GOAL OF THE EXERCISE: Write out every line exactly, from the start of the records below to the line with "Proofreading, a fruit", and stop there. Don't write out the pictures.

--

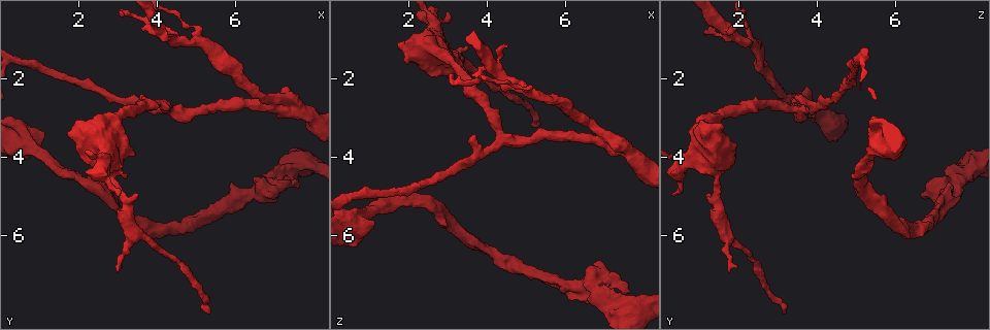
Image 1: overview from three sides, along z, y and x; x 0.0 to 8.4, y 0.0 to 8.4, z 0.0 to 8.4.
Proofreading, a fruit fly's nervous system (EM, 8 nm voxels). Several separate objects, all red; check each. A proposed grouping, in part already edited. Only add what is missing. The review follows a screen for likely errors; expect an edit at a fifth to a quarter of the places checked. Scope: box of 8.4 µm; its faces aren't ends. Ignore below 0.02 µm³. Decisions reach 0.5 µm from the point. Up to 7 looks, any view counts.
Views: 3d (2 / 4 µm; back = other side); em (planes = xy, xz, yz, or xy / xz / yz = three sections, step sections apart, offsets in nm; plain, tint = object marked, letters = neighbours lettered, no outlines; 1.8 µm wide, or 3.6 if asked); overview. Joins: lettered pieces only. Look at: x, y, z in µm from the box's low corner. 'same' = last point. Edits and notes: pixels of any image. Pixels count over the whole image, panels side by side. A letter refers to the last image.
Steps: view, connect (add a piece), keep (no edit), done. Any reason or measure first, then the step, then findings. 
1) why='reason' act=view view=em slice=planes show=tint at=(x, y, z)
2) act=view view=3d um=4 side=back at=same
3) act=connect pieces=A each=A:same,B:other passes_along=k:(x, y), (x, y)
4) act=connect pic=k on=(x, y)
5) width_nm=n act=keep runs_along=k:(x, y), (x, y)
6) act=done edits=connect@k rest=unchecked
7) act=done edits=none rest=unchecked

why='branch point' act=view view=3d um=4 at=(4.05, 0.80, 1.75)

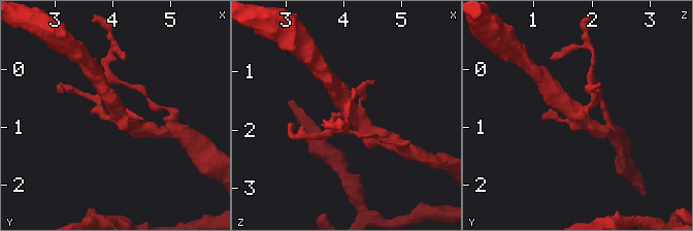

--

TASK SOLUTION:
Image 1: overview from three sides, along z, y and x; x 0.0 to 8.4, y 0.0 to 8.4, z 0.0 to 8.4.
Proofreading, a fruit fly's nervous system (EM, 8 nm voxels). Several separate objects, all red; check each. A proposed grouping, in part already edited. Only add what is missing. The review follows a screen for likely errors; expect an edit at a fifth to a quarter of the places checked. Scope: box of 8.4 µm; its faces aren't ends. Ignore below 0.02 µm³. Decisions reach 0.5 µm from the point. Up to 7 looks, any view counts.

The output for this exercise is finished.